Clutch really depends on how you plan to drive it and what mods you have/will have.


----------



## gtonay (Feb 23, 2009)

It is 2006 M6 with vararam cold air and now billet shifter and a little bit wider than stock nitto tire. It is a fun weekend car that my husband will take to the open track day at the speedway in nashville area for some auto cross. No drag racing or trips down the 1/8th or 1/4 mile. My husbands good buddy does have a 2010 Camaro SS that I think they like to challenge each other once in a while when the wife's aren't around Not needing anything to major or heavy duty just a bit better than stock.


----------



## jpalamar (Jul 22, 2008)

LS7 clutch from the C6 Z06 will work but you need the LS7 flywheel as well. It is an upgrade over what is in the GTO. It is very budget friendly as well.

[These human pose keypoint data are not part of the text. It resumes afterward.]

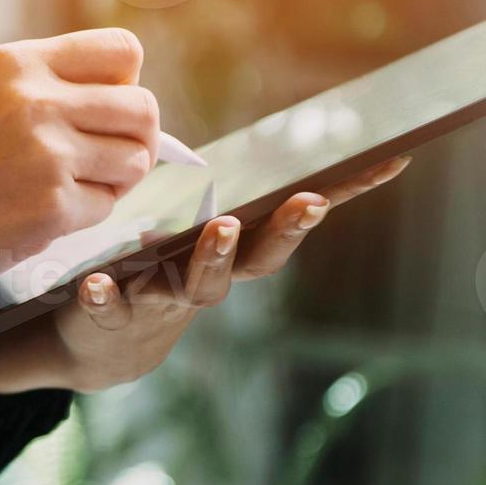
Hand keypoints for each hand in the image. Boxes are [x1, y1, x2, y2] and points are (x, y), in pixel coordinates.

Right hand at [0, 28, 165, 377]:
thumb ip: (47, 92)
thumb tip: (131, 101)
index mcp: (14, 63)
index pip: (122, 50)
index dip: (126, 84)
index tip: (108, 110)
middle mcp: (34, 99)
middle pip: (143, 107)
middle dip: (137, 139)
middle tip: (107, 162)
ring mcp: (45, 153)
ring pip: (134, 160)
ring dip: (112, 182)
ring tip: (63, 191)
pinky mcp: (51, 207)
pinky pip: (106, 208)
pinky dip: (81, 219)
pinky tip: (36, 219)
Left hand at [0, 158, 408, 392]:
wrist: (103, 346)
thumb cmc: (158, 272)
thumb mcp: (196, 234)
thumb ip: (233, 193)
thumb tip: (276, 138)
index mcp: (235, 252)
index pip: (295, 218)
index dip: (345, 193)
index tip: (388, 160)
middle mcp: (209, 279)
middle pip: (258, 258)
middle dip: (286, 230)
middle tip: (308, 201)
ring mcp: (162, 300)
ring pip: (195, 283)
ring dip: (213, 256)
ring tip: (221, 226)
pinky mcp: (111, 316)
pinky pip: (109, 305)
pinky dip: (106, 295)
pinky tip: (97, 283)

Keep in mind when doing the clutch you guys might want to look into doing SS lines and a remote bleeder as well. TO bearing and slave just like you would any other clutch job.

This is the route I plan on going as well.


----------



## Poncho Dan (Jun 30, 2009)

Monster stage III or higher & a Tick clutch slave, otherwise don't bother.


----------



## d50h (May 31, 2009)

jpalamar said:


> LS7 clutch from the C6 Z06 will work but you need the LS7 flywheel as well. It is an upgrade over what is in the GTO. It is very budget friendly as well.
> 
> Keep in mind when doing the clutch you guys might want to look into doing SS lines and a remote bleeder as well. TO bearing and slave just like you would any other clutch job.
> 
> This is the route I plan on going as well.


words of truth!


----------



## Bad_Goat06 (Oct 5, 2010)

Hi everyone, 
new to the site... i have had a gto for quite a bit, im trying to order a billet pro shifter.. can anyone help on where to get one? i have looked at jhp, no longer available...

please help thanks


----------



## LS2 MN6 (Jul 14, 2010)

JHP Vehicle Enhancements - Specialise in Holden Monaro and Commodore Spoilers, Body Kits, Tyre and Wheel Packages.

It's still on the page....


----------



## Richtenb (Feb 1, 2010)

Poncho Dan said:


> Monster stage III or higher & a Tick clutch slave, otherwise don't bother.


+1 for this.. Although the spec 3+ Works great for me it seems to be a lottery


----------



## Richtenb (Feb 1, 2010)

Bad_Goat06 said:


> Hi everyone,
> new to the site... i have had a gto for quite a bit, im trying to order a billet pro shifter.. can anyone help on where to get one? i have looked at jhp, no longer available...
> 
> please help thanks


Remember to buy gaskets when installing the billet, otherwise you might hear som noice from it.


----------



## Bad_Goat06 (Oct 5, 2010)

Thanks everyone, i guess i should of been a little more specific, jhp has it on their site however when you click checkout it brings up a window saying no longer available... 
i did contact them and they said its on backorder...


----------